Cuentan de un pescador que vivía feliz en un pueblecito costero, y un día al volver temprano de su jornada marinera le dijo un amigo empresario que si volvía más tarde y trabajaba más horas que las necesarias para vivir al día podría, con el beneficio de las ganancias, poder comprar otro barco y ganar más, y así ir montando una factoría para que un día, después de trabajar mucho muchos años, dedicarse a poder vivir pacíficamente en un pueblecito costero, pescar cuando quisiera y poder estar con la familia y los hijos y salir al bar y pasear con los amigos al anochecer, y charlar y disfrutar de una noche estrellada... –“¿Para qué tanto esfuerzo y tantos años malviviendo, si es lo que hago ya aquí?” La contesta del pescador no dejaba opción de réplica.

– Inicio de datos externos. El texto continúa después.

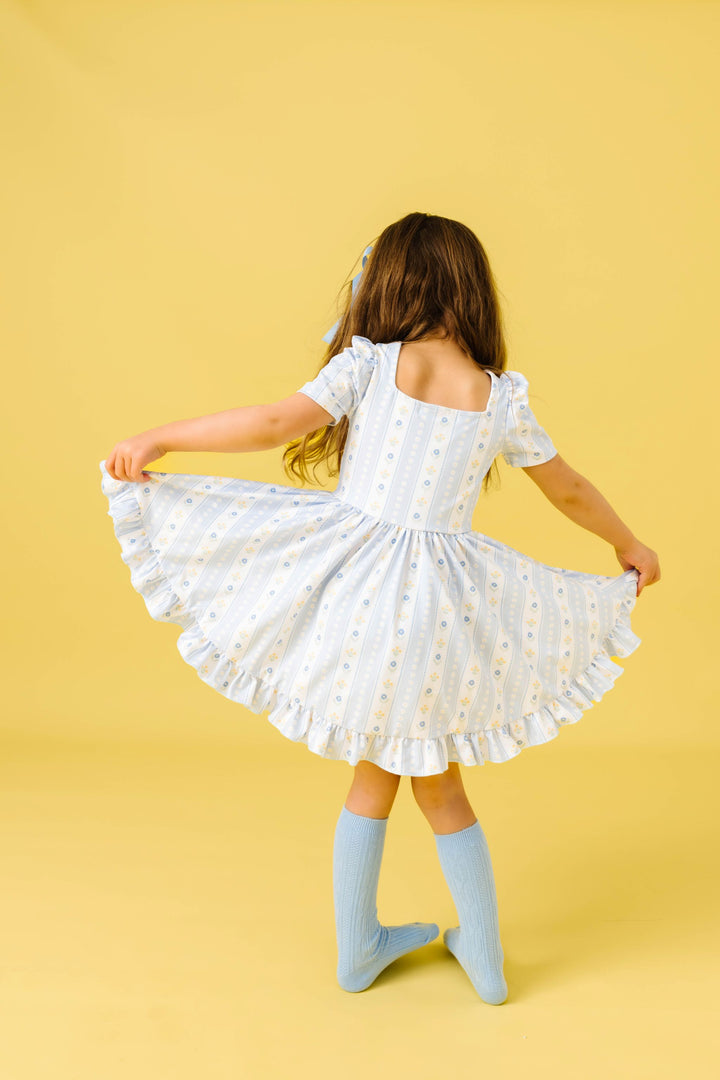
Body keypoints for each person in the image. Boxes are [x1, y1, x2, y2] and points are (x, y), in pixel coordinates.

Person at [98, 212, 660, 1004]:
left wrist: (163, 437)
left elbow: (272, 424)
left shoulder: (370, 365)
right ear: (473, 289)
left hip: (359, 597)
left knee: (373, 778)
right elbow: (566, 487)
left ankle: (360, 947)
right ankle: (484, 957)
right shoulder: (499, 398)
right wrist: (628, 544)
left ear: (391, 281)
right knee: (440, 785)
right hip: (442, 609)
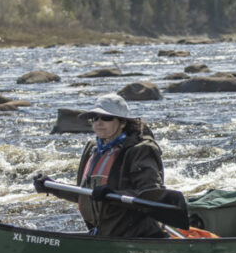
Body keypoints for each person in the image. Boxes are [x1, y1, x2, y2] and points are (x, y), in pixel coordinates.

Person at [34, 93, 169, 237]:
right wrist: (52, 187)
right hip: (105, 234)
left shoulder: (141, 150)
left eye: (106, 118)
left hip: (137, 235)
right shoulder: (93, 149)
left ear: (122, 123)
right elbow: (84, 195)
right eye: (95, 118)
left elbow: (151, 195)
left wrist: (113, 195)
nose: (99, 123)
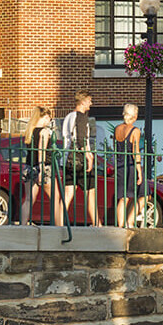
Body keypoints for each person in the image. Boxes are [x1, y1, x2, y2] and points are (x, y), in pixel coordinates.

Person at [59, 92, 100, 225]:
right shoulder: (81, 117)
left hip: (67, 158)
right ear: (82, 102)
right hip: (80, 159)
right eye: (89, 101)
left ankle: (59, 224)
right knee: (90, 193)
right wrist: (89, 156)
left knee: (67, 194)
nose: (91, 104)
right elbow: (81, 139)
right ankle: (97, 224)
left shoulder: (68, 116)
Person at [21, 106, 61, 226]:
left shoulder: (30, 131)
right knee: (55, 198)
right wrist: (42, 169)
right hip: (42, 167)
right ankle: (59, 227)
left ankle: (22, 226)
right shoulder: (44, 132)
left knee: (28, 199)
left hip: (29, 167)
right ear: (43, 117)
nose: (49, 121)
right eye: (48, 118)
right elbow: (41, 151)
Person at [111, 104, 144, 227]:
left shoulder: (117, 129)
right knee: (145, 194)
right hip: (130, 165)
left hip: (120, 165)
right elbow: (136, 152)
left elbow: (115, 148)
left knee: (123, 197)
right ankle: (129, 221)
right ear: (134, 116)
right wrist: (139, 171)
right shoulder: (135, 131)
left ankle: (121, 225)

El otro día hablábamos un grupo de amigos sobre las expectativas de felicidad que tenemos en la vida, y de las posibilidades que ofrece la educación para enseñar a aprender a ser felices. Quizá la primera cosa que tendríamos que saber enseñar es que no nacemos felices o desgraciados, sino que aprendemos a ser una cosa u otra, dependiendo de nuestras elecciones personales y no de las circunstancias externas.
Decía uno de los contertulios que estamos todos enganchados como en la película “Matrix” a una esclavitud. Hemos de estar todo el santo día produciendo: subir, tener éxito, un nivel de vida adecuado, para alimentar la vaca sagrada del Estado del bienestar, que nos dice que nos matemos trabajando (como una Multinacional, nos paga viajes y un buen coche y una buena casa para después chuparnos todo lo que puede y devolvernos la cáscara de nosotros mismos cuando ya no les hacemos falta); y entonces seremos felices... mientras, quizá hemos perdido la salud a causa del estrés o se ha separado la familia por falta de dedicación. Y alimentados con estos proyectos temporales que se toman como metas absolutas -perdido del horizonte la trascendencia y el amor para siempre, que da sentido a la vida-, nos dejamos deslumbrar por eslóganes publicitarios: aspiramos comprar un coche que –como anuncia la modelo de turno- si lo tienes “flipas” de gozo, y así entre productos y “momentos Nescafé”, “sonrisa Profident”, y “cuerpos Danone” vamos poniendo en ellos el objetivo de nuestros amores... Y uno se deja llevar por las cosas que ofrece el mercado de consumo, pues si no se produce se ha de consumir, y así seguimos enganchados al sistema, con un frenesí por consumir productos o entretenimientos que nos ofrece el marketing de las empresas y seguimos alimentando la vaca sagrada. Si viene una depresión como consecuencia de la frustración continua de no encontrar lo que buscamos, de sentirnos engañados por la publicidad, podemos siempre aliviarnos con las vías de escape que se nos ofrecen (sexo, alcohol y drogas) o las pastillas descritas por A. Huxley en “Un mundo feliz” (allá se llamaban “soma”, nosotros tenemos el Prozac o cualquier otro generador de serotonina).
Muchas penalidades, por no decir todas, nos vienen por buscar de manera equivocada la alegría, y mucha gente necesita recuperar “el gusto de la felicidad”. Es verdad que no será nunca completa en esta vida, aunque hay razones más que suficientes de alegría para estar contentos, y la clave es saberla descubrir en cada momento y en cada circunstancia. No hay recetas. Pero sirven algunas cosas, como por ejemplo valorar las fuerzas positivas de nuestra alma, lo bueno que hay en todo: con agradecimiento por las cosas que tenemos, como levantarnos cada día gozando de ver tantas maravillas, poder aprender de tanta gente que nos rodea... Como también somos felices cuando no nos cerramos en nuestros errores sino que los asumimos, para transformar el fracaso en victoria aprendiendo, convirtiéndolo en experiencia. El secreto es no cerrarnos sino abrirnos a los demás sin desconfianzas, comprendiendo a cada uno tal como es y buscando no lo que separa sino lo que une. En definitiva, hay que tener un ideal, alguien a quien amar y que centre nuestra existencia y hacia donde dirigir nuestras mejores energías, y dar cada día un paso.
Decía el beato J. Escrivá que quizá no hay nada más trágico en la vida de los hombres que los engaños sufridos por la corrupción o falsificación de la esperanza; y que lo que importa para ser feliz no es una vida cómoda sino tener un corazón enamorado. El amor es preocuparse por buscar el bien del amado y esto es lo que hace feliz: lo que cuenta no es tanto lo que hacemos, sino el amor con el que lo hacemos. La vida se convierte así en una canción que tiene una letra y una música. La letra puede volverse cansina y monótona si no fuera por la música que es el amor que ponemos en todo, y así de algo que sería rutina se hace una canción entusiasmante, nuestra vida entera es una canción de amor.